DATA SUPPLIED:
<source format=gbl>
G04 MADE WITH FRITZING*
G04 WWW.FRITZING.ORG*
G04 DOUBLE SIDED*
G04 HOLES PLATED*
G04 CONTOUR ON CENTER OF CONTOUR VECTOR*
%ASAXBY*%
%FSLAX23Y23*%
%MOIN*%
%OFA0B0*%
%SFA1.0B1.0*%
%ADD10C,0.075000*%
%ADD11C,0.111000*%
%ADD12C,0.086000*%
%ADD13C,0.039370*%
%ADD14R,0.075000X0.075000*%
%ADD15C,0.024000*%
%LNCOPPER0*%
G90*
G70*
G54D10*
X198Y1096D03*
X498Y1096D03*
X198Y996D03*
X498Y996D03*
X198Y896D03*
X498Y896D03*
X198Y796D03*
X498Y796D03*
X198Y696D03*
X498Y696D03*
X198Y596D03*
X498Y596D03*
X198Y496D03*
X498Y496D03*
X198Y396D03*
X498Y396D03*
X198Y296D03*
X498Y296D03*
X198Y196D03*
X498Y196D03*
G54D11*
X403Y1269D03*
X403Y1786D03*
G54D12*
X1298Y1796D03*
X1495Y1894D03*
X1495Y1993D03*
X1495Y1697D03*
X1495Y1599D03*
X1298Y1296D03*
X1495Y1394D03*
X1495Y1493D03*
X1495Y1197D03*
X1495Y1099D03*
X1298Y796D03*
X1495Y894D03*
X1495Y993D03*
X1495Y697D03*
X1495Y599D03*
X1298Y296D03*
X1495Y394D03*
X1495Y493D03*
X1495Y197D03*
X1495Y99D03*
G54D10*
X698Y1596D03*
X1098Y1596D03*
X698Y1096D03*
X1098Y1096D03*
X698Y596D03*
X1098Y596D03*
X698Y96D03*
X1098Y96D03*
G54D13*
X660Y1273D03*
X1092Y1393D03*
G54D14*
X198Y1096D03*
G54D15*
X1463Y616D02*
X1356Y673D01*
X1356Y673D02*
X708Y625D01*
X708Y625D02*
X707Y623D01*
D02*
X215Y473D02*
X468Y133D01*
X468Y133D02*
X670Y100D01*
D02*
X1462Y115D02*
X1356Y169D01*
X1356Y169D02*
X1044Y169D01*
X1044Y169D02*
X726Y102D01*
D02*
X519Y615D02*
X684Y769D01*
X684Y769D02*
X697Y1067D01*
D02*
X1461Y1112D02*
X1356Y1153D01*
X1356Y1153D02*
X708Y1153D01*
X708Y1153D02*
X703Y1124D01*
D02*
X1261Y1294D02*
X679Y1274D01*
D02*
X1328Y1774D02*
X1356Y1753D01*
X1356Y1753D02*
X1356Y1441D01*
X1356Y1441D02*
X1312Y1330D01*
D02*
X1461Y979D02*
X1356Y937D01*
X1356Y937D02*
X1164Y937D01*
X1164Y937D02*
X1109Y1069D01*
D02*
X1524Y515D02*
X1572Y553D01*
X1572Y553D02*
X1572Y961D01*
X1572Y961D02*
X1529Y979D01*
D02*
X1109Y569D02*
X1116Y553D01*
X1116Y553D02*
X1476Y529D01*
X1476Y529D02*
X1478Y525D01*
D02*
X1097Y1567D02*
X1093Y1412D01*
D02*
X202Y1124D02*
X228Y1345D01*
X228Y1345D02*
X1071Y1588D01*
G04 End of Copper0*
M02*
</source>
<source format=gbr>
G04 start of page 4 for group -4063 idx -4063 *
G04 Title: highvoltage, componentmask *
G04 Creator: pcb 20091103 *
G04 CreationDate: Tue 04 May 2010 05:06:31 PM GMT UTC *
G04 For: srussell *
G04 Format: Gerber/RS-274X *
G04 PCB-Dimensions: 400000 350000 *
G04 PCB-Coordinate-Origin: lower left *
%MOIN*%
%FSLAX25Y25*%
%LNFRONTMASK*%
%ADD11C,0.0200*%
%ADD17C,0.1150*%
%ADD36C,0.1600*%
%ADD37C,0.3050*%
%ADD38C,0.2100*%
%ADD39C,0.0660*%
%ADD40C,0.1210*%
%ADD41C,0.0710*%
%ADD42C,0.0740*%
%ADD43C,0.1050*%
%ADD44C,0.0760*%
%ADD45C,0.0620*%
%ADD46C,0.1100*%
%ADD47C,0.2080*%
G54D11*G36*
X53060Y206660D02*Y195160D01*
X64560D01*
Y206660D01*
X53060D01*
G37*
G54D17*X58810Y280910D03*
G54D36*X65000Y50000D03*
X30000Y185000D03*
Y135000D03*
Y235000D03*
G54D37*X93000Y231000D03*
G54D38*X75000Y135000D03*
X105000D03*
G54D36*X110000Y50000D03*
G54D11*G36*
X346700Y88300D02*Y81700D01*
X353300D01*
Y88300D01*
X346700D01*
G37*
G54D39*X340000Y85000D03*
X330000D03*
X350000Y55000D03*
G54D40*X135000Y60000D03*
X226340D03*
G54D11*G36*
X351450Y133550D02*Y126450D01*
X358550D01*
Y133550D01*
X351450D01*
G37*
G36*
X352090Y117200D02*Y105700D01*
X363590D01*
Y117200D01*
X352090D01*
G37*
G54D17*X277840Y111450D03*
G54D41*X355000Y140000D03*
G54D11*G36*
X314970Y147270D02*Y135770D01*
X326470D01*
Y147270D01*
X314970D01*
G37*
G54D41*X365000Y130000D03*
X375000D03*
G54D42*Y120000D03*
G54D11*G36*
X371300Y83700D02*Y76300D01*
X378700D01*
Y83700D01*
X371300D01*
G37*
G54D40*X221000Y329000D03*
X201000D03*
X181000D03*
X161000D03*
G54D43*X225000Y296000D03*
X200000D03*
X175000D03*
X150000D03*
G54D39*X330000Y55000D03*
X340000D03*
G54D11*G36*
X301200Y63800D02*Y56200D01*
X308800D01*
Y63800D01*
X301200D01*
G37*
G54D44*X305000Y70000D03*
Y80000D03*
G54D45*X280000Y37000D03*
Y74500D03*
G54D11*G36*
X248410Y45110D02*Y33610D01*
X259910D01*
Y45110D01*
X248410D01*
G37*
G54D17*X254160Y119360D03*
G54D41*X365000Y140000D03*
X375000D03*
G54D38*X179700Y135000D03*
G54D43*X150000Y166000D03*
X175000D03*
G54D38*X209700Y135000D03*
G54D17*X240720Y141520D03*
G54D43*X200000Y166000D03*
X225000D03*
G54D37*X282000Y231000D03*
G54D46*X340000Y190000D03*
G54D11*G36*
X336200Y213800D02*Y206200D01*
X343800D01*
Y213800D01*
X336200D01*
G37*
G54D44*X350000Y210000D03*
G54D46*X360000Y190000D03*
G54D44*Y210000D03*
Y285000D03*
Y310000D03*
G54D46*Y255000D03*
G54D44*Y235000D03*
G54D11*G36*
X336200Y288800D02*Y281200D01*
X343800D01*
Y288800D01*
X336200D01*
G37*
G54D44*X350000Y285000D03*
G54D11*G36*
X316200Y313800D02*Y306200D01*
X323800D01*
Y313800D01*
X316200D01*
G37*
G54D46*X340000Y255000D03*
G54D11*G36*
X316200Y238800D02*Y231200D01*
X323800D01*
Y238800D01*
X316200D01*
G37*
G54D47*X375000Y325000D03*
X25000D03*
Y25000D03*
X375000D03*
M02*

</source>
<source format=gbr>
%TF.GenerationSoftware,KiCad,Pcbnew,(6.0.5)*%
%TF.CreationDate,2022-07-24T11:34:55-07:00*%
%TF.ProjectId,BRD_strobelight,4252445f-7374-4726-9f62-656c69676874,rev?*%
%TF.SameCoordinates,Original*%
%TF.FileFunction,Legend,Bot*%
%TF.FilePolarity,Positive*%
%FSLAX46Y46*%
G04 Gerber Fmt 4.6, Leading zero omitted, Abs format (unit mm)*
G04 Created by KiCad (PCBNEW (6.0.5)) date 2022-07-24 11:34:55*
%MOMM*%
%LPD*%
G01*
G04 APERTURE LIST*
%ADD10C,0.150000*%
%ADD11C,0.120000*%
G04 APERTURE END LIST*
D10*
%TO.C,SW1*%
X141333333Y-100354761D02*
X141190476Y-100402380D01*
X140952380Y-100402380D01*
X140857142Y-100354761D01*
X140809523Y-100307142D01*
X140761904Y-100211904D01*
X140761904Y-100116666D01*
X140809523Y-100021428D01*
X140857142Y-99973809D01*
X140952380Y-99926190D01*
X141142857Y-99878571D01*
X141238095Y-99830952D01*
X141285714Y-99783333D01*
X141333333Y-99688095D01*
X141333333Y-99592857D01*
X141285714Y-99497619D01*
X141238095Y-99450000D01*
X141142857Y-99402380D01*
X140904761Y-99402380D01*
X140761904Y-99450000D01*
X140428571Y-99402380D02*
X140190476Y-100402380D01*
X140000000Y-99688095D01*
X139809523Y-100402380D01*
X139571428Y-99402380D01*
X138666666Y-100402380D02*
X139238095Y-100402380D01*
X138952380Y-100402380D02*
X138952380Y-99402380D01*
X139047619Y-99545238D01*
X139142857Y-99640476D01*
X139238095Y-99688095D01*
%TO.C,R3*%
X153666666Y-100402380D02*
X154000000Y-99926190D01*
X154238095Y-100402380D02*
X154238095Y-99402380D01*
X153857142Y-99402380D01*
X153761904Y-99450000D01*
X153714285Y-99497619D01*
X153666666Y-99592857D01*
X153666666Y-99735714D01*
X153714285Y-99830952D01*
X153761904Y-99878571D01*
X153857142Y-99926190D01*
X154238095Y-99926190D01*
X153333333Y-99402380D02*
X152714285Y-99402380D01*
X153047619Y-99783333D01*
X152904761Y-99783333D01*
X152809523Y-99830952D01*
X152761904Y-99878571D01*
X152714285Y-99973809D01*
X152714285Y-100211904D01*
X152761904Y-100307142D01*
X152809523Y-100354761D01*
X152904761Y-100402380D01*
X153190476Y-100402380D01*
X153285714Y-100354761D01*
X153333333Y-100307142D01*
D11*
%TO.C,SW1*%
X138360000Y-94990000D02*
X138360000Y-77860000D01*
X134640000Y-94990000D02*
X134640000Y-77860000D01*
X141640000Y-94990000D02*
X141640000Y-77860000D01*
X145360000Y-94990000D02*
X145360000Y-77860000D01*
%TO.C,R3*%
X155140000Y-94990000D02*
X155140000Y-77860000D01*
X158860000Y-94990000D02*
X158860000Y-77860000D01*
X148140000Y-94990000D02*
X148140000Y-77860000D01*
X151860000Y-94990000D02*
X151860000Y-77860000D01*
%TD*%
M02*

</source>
==
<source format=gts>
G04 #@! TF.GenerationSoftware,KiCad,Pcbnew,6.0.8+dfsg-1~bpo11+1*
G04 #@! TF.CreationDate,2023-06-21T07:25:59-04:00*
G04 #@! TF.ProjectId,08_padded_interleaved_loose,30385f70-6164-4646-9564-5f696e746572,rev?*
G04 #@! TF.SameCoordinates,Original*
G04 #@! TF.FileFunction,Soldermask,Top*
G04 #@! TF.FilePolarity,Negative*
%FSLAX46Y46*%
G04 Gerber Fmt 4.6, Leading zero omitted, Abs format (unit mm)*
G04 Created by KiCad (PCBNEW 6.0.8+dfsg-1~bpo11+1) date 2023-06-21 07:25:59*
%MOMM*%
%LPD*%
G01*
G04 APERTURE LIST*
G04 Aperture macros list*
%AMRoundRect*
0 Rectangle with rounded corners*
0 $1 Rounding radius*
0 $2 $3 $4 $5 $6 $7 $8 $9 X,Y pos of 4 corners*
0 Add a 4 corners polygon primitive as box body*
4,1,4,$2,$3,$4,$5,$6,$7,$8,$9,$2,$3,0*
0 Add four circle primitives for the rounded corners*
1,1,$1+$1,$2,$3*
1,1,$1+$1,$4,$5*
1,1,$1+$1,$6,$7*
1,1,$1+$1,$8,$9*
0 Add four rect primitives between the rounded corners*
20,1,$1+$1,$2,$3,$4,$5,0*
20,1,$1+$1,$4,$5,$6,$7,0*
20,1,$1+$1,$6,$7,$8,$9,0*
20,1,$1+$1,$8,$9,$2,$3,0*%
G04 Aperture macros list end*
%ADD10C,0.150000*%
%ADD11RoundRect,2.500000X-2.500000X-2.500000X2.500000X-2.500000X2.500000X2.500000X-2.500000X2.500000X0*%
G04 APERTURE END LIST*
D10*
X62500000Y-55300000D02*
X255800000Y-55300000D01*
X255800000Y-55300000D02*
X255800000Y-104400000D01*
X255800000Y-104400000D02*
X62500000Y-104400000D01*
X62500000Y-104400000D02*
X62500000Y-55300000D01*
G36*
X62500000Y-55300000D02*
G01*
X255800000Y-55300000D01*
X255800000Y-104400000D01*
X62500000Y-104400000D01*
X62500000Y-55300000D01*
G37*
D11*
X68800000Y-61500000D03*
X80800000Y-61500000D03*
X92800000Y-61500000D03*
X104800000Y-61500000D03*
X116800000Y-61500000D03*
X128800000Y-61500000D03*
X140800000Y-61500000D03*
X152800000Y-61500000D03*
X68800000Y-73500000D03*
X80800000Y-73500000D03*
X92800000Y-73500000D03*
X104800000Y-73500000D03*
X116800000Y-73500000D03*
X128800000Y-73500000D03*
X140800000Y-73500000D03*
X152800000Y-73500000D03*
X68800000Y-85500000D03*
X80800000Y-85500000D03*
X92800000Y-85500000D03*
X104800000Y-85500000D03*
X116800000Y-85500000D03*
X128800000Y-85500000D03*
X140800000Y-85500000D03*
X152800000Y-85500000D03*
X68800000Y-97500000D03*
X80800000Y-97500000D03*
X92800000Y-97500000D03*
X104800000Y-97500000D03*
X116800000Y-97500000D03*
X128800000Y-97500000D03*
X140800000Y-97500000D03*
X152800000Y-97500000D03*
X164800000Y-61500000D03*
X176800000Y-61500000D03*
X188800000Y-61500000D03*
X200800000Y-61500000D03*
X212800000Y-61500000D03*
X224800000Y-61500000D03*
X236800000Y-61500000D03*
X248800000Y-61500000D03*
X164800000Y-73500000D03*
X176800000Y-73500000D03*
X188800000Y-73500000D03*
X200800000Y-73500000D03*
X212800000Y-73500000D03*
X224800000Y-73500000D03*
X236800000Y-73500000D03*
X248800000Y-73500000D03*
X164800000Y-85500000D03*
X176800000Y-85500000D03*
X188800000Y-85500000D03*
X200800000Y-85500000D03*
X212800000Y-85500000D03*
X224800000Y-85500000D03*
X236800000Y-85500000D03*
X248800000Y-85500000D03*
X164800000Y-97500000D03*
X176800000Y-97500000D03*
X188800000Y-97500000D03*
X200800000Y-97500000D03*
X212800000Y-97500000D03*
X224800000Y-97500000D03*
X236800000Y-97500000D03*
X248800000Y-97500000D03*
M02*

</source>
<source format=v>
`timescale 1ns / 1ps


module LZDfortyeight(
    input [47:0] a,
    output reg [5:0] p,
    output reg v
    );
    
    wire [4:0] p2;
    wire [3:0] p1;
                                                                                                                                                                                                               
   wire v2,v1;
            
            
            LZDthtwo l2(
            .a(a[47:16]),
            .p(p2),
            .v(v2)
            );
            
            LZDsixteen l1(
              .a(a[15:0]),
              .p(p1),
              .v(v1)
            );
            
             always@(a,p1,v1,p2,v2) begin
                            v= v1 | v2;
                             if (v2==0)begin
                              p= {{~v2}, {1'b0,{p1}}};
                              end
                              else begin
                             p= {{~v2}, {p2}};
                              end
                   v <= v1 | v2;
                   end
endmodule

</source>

REQUIRED ACTION: Lines containing the word "zero" must be found in the data above and copied.

SOLVED PROBLEM:
G04 Gerber Fmt 4.6, Leading zero omitted, Abs format (unit mm)*
G04 Gerber Fmt 4.6, Leading zero omitted, Abs format (unit mm)*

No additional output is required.